Using the article on Milan's KHL team, answer these:
(a) Which goalie is shown making a save in the photo caption?
(b) Who is the president of Milano Rossoblù?
(c) Which city does the article say some may still consider "east"?

*Excerpt to read*.

=-=-=

Milan’s big league aspirations

Rossoblù on track to become first western team in the KHL


Milano Rossoblù goalie Andrew Raycroft makes a save in a Serie A game against Cortina. In anticipation of joining the KHL, the Russian-based league’s logo is already on the jersey. Photo: Claudio Scaccini /

MILAN – The city is mostly famous for its fashion and design shows, historic buildings and two of the world’s biggest football teams. Next year Milan will also host a KHL team which will be the first one in Western Europe (if one still considers Bratislava as “east”). met with Milano Rossoblù president Ico Migliore to learn more about this project. “The choice to have a team in Milan is logical,” says the club’s president.

With the Kontinental Hockey League’s ambition to gain ground in Western Europe, negotiations about having a team in Italy accelerated last year. An intent-partnership was formed and a KHL-entry strategy was defined.

=-=-=

*Supplied information*.
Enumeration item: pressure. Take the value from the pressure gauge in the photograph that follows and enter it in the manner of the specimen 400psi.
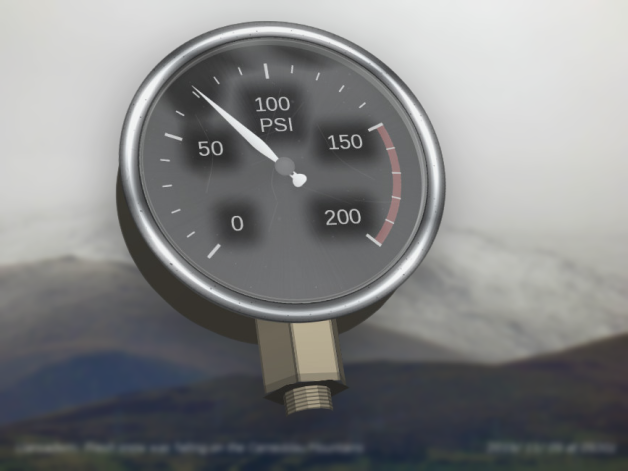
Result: 70psi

=-=-=

*Result for this exercise*.
(a) Andrew Raycroft
(b) Ico Migliore
(c) Bratislava